Available data START
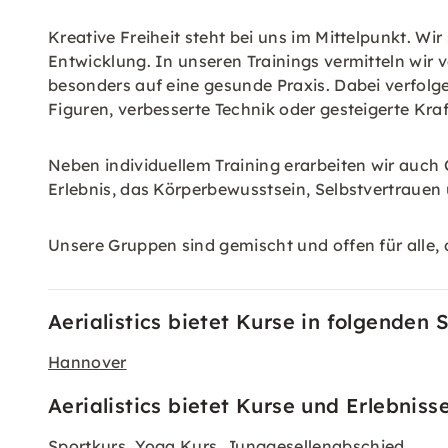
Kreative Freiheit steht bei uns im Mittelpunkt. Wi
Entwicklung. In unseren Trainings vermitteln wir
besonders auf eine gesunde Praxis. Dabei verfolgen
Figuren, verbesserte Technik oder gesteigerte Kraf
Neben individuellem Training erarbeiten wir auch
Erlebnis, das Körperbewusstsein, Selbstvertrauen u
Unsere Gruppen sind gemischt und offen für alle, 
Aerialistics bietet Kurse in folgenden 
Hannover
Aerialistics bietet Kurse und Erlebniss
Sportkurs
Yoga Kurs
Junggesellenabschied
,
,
Available data END
Available data START
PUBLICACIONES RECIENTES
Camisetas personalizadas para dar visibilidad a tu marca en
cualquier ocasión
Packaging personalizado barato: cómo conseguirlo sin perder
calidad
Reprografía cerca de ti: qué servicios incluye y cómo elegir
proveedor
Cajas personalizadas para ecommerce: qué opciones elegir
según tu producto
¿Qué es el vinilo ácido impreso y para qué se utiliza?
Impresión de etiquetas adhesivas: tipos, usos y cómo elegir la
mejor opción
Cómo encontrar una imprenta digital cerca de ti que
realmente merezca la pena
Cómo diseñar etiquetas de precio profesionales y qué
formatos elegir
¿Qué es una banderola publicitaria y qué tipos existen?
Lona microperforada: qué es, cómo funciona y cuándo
Available data END
Lines to set down from above: the line with "cualquier ocasión", the line with "Lona microperforada: qué", and every line between, each exactly as written.

#### Exercise output
cualquier ocasión
Packaging personalizado barato: cómo conseguirlo sin perder
calidad
Reprografía cerca de ti: qué servicios incluye y cómo elegir
proveedor
Cajas personalizadas para ecommerce: qué opciones elegir
según tu producto
¿Qué es el vinilo ácido impreso y para qué se utiliza?
Impresión de etiquetas adhesivas: tipos, usos y cómo elegir la
mejor opción
Cómo encontrar una imprenta digital cerca de ti que
realmente merezca la pena
Cómo diseñar etiquetas de precio profesionales y qué
formatos elegir
¿Qué es una banderola publicitaria y qué tipos existen?
Lona microperforada: qué es, cómo funciona y cuándo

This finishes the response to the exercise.